Ladies and gentlemen, pimps and hoes, prudes and Pulitzers, nannies, grannies, and ballers: here's a look back at some highlights from last week on
The Baffler online:
The Pulitzer prizes were awarded early last week, which gave us an occasion to return to two excellent pieces from the
Baffler archives: From 1993's Issue 4,
MAURA MAHONEY's piece on the making of
DONNA TARTT, or, what we like to call, "The world's only negative review of
The Secret History," and
CHRIS LEHMANN's Issue 19 appreciation of the very first winner of the Pulitzer Prize for literature, the refreshingly anti-capitalist novelist
ERNEST POOLE.
We reprinted a classic essay by our editor in chief
JOHN SUMMERS on the life and work of the eccentric, irrepressible, prescient, and ultimately misunderstood economist
THORSTEIN VEBLEN, entitled "The Cult of the Boss: Why Do Americans Admire Businessmen?" (We also borrowed a quote from Veblen for a frontispiece in our
current issue, pictured above.)
We published two lovely poems from our current issue, "It was the year we turned to dragons" by
METTA SAMA and "Concerned Possibly Overly Concerned with the Eagle Warehouse & Storage Company of Brooklyn 1893" by
DARA WEIR.
On the
Baffler blog,
JIM NEWELL sank his proverbial teeth into
the stubbornness of Virginia Republicans in opposing Medicaid, when they really need all the electoral help they can get; the frat boys you may remember from college, at least some of whom appear to have
grown up to become political operatives in Texas, as evidenced by the "Boats 'N Hoes" PAC flap; and the nonsensical sexism of the political press in assuming that
Hillary Clinton's grandchild in utero would have any notable impact on her choice about whether or not to run for the presidency.

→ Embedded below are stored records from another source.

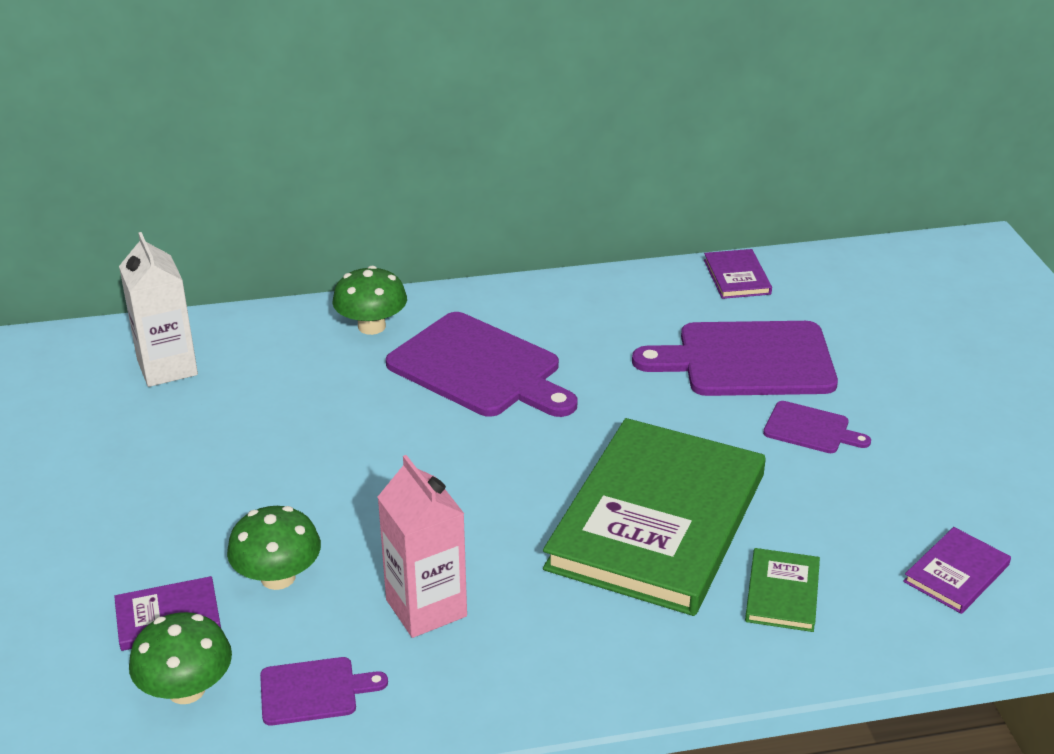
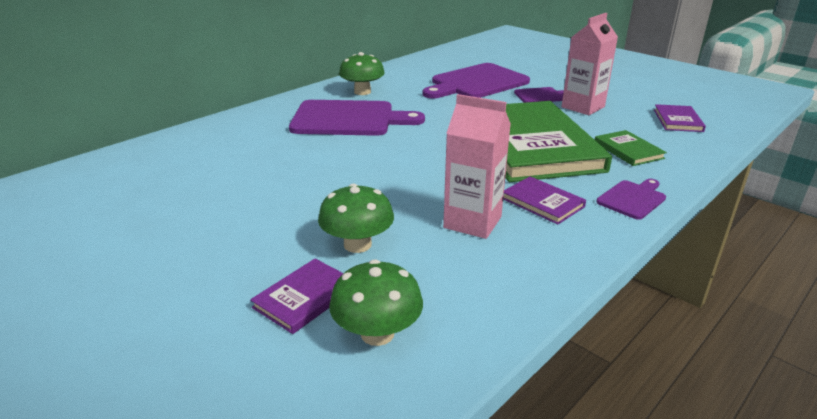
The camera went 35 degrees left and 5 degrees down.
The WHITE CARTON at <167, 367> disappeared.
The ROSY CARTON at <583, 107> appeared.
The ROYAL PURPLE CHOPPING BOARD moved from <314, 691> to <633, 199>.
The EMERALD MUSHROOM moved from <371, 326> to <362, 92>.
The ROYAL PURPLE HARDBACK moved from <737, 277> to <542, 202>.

ALANA MASSEY took a lazy and misguided
Guardian column to task in her piece about the Everyday Sexism Project, "Shaming Sexism Isn't Prudery."
ANNE HELEN PETERSEN recalled her years as a "Liberal Arts Nanny," and what they taught her about how some employers do everything they can to insulate themselves from embodied interactions with their workers, and with money, and most importantly, with those workers' lack of money.
ANDREW HELMS examined what he calls "the slow creep of business language into sports and sports education," as evidenced by the tenure of U.S. Men's National Soccer head coach Jürgen Klinsmann. It's all well and good to "disrupt" with motivational talks about a "growth mindset," but actual strategic planning and practice are also probably a good idea if you want your team to be a contender for the World Cup.